Богачи никогда не приглашали меня в свои роскошные особняки, да и сам я, по правде, не проявлял к ним особого интереса. В Чили продажа особняков с молотка стала чем-то вроде национального спорта. Раз в неделю на эти вошедшие у нас в обычай распродажи стекаются толпы людей. У каждого особняка своя судьба. Приходит час, и тому, кто даст больше, достаются те самые чугунные решетки, что преграждали путь мне и всей этой толпе – а я ее неотделимая часть, – и вслед за оградой к новым хозяевам попадают кресла, распятия Христа, старинные портреты, посуда, столовое серебро и даже простыни, на которых зачалась не одна праздная жизнь. Чилийцы любят посмотреть, потолковать, потрогать. А вот таких, чтобы купить, – маловато. Дом рушат, вернее, распродают по частям: покупатели уносят его глаза – окна, его чрево, его внутренности – лестницы, его этажи – ноги, и под конец в дело идут даже пальмы.
В Европе все по-другому, в Европе стараются сохранить дома былых времен. Порой мы встречаем портреты их бывших владельцев – герцогов и герцогинь. Лишь немногим художникам посчастливилось лицезреть герцогинь нагишом, зато теперь мы ценим по достоинству не только саму живопись, но и соблазнительные изгибы женского тела. Мы можем подсмотреть тайну, преступления инквизиторов, разглядеть парики среди этих стен в коврах, что вобрали в себя, подобно разбухшим архивам, столько разговоров и признаний, которые будут прослушаны в электронных кабинках будущего.
Меня пригласили в Румынию, и я поехал к ней на свидание. Писатели привезли меня в свой дом отдыха, стоящий в одном из прекрасных лесов Трансильвании. Прежде это был дворец Кароля II, того сумасброда, о чьих скандальных для королевского рода похождениях говорили везде и всюду. Теперь дворец с прекрасной мебелью и мраморными ваннами был отдан мысли и поэзии Румынии. Я хорошо выспался в постели ее величества королевы румынской, и мы поехали осматривать другие аристократические замки, превращенные в музеи и дома отдыха. Вместе со мной были поэты Жебеляну, Бенюк и Раду Боуряну. Зеленым утром под глубокой тенью елей королевских парков мы громко хохотали, пели нестройными голосами и выкрикивали стихи на разных языках. Румынские поэты, которым пришлось испытать тяжкие страдания под долгим игом монархо-фашистских режимов, самые мужественные и самые веселые поэты в мире. Для меня была настоящим откровением встреча с этими трубадурами, такими румынскими, как певчие птицы их лесов, такими решительными в своем патриотизме, такими стойкими в своей революционности и хмельно влюбленными в жизнь. Мало где мне случалось найти за короткий срок так много друзей.
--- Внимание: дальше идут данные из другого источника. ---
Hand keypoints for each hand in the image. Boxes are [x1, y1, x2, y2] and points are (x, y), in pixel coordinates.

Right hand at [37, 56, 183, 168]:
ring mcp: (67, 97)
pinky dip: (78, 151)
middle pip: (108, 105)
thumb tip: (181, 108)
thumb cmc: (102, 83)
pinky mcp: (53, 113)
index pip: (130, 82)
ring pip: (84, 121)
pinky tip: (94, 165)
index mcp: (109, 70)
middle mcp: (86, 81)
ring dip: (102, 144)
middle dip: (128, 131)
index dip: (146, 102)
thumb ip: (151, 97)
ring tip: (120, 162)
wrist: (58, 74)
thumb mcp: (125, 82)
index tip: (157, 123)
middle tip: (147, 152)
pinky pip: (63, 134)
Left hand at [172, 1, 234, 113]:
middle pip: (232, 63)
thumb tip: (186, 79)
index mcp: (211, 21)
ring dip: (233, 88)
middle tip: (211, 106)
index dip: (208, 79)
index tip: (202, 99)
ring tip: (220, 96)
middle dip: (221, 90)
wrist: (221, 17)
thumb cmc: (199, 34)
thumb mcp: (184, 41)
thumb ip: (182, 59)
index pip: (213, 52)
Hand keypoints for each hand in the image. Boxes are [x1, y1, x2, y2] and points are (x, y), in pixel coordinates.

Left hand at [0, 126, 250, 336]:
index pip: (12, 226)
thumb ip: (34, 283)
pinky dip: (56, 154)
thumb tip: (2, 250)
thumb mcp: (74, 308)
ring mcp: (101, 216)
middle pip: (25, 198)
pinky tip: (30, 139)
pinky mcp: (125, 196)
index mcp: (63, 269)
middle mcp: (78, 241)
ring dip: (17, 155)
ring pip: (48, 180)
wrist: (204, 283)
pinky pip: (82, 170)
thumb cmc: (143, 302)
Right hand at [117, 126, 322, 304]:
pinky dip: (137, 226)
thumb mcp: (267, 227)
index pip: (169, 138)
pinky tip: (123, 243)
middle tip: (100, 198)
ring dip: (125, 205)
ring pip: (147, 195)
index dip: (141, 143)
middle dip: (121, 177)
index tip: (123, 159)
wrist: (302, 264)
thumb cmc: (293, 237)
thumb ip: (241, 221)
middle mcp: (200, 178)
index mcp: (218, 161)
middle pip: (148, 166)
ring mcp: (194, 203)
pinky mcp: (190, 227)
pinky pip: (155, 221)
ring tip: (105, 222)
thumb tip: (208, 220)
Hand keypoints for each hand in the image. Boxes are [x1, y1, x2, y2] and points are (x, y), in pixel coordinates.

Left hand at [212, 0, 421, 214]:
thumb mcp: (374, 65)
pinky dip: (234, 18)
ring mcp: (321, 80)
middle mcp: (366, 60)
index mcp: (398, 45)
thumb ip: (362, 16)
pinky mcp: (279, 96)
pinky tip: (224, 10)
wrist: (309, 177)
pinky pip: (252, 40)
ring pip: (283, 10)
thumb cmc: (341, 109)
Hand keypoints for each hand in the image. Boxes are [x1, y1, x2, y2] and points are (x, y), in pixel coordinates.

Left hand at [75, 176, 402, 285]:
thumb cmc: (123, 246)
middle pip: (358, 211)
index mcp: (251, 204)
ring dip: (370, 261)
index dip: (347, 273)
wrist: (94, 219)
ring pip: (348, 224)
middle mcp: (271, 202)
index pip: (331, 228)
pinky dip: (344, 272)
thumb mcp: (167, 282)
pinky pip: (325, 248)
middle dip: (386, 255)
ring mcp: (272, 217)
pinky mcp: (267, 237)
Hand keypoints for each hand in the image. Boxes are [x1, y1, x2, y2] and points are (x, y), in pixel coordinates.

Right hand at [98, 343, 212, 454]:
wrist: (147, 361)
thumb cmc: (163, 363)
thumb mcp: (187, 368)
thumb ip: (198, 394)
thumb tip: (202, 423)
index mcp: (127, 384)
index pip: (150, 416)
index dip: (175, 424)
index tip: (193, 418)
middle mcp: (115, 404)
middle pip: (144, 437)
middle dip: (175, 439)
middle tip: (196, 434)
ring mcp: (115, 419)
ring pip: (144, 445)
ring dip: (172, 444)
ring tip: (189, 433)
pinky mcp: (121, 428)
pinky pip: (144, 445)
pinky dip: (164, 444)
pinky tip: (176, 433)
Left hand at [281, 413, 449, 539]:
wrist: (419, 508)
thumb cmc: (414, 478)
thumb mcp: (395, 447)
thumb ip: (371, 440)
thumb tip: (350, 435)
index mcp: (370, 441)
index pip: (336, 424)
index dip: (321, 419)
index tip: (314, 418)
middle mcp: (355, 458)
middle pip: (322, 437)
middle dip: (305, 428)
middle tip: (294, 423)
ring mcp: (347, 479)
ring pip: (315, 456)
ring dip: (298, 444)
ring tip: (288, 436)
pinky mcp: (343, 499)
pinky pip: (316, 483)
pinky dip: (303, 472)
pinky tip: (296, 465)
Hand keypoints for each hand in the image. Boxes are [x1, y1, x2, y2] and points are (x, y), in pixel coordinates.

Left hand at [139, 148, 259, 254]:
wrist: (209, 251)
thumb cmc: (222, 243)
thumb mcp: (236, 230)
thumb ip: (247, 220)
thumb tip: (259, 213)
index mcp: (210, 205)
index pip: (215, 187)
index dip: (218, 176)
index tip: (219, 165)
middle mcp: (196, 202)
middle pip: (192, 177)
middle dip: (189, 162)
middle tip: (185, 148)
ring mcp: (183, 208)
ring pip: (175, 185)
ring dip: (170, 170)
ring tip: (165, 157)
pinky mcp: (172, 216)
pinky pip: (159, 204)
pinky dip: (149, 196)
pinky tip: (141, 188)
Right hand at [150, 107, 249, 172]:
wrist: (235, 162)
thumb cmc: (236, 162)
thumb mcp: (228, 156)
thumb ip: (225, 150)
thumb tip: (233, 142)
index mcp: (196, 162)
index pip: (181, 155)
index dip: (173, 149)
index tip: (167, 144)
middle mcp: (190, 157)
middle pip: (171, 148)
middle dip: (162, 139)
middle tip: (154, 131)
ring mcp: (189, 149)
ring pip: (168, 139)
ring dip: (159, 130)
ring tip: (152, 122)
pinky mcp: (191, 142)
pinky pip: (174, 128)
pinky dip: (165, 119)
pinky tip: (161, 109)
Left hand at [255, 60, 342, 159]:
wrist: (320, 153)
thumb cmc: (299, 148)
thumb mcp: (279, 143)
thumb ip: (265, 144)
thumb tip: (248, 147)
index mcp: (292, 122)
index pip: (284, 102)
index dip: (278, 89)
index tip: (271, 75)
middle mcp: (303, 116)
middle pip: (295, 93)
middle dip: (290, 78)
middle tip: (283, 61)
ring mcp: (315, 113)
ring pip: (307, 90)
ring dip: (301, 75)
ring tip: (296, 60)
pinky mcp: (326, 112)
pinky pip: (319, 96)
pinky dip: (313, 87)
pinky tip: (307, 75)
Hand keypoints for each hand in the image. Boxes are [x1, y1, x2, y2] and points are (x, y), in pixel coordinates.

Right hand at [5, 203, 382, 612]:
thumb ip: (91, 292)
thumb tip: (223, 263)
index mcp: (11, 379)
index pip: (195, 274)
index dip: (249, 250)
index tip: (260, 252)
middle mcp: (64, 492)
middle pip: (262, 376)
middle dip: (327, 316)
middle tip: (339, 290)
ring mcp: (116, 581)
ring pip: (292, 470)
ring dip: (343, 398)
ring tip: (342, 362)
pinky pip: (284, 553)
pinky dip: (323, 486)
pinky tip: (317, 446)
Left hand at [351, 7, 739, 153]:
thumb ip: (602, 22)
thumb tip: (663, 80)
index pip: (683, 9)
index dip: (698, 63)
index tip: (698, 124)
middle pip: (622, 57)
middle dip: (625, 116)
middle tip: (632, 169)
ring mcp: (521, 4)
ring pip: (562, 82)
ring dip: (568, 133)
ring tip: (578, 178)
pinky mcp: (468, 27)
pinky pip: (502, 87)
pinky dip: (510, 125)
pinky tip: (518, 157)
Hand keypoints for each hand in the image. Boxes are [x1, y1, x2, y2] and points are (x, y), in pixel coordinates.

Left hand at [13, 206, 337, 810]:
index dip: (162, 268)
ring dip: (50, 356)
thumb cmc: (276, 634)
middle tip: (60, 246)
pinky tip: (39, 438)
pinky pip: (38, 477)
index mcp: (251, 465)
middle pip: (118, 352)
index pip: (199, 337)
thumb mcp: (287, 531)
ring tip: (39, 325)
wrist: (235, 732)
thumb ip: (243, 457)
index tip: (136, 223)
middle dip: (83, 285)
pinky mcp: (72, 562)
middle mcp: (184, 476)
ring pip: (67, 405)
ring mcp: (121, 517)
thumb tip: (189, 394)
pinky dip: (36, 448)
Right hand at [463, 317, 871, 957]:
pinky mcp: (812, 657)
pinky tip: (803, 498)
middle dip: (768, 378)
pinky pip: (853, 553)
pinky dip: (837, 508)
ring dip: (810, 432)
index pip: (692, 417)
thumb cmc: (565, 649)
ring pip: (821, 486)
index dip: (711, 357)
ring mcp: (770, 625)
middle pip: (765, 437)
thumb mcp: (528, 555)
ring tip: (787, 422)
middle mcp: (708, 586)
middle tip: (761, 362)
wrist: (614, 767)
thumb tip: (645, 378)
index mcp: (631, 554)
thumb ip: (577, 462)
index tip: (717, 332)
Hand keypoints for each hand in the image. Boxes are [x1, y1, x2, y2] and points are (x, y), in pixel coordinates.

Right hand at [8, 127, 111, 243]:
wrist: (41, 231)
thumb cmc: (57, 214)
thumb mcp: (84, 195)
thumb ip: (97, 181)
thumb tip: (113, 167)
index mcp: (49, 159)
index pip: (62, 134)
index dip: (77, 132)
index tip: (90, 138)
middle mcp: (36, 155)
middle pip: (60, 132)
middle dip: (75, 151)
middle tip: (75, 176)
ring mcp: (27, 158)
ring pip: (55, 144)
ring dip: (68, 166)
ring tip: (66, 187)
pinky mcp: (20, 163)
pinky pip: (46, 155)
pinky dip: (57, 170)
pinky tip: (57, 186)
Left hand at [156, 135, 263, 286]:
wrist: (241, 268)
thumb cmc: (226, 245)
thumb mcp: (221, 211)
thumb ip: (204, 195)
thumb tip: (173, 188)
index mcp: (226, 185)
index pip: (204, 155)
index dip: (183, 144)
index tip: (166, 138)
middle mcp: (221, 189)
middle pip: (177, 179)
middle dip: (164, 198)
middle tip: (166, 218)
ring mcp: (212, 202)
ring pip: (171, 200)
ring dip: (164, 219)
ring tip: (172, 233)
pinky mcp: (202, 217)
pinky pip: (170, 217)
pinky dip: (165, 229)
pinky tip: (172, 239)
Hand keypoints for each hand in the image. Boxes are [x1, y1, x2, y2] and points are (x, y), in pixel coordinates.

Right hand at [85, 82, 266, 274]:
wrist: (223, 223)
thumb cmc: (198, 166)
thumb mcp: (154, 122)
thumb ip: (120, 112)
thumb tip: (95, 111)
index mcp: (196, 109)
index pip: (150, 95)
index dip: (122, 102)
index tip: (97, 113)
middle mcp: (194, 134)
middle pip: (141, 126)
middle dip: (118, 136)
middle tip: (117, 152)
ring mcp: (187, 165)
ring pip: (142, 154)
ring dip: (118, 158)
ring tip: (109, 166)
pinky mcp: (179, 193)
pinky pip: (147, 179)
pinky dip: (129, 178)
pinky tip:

Румынским поэтам очень понравился мой рассказ о том, как я познакомился с другим аристократическим дворцом в самый разгар гражданской войны в Испании. Это был дворец Лириа в Мадриде. Пока Франко, продвигаясь вперед вместе с итальянцами и марроканцами с черными фашистскими свастиками, убивал во имя «святого дела» своих соотечественников, милисиано заняли этот дворец, который я столько раз видел, проходя по Аргуэльесу в 1934 и в 1935 годах. Из окна автобуса я почтительно смотрел на дворец, но отнюдь не из-за вассальской преданности новым герцогам Альба, которые уже не могли повелевать мною, американским поэтом-полуварваром, просто меня приводили в волнение его величественные саркофаги – белые и безмолвные.
Когда началась война, герцог остался в Англии, потому что его подлинная фамилия – Бервик. Он остался там со своими лучшими картинами и драгоценностями. Припомнив этот герцогский побег, я рассказал румынским друзьям, что после освобождения Китая последний отпрыск Конфуция, наживший состояние на храме и костях усопшего философа, отбыл на Формозу,[201]
прихватив с собой картины, столовое белье, посуду и, разумеется, священные кости великого предка. Должно быть, он живет там припеваючи, взимая входную плату за осмотр великих реликвий.В те дни из Испании во все концы света неслись устрашающие вести: «Исторический дворец герцога Альбы, разграбленный красными», «Ужасающая картина разрушения», «Спасем историческое сокровище».
Немецкие самолеты уже сбросили первые бомбы на Мадрид.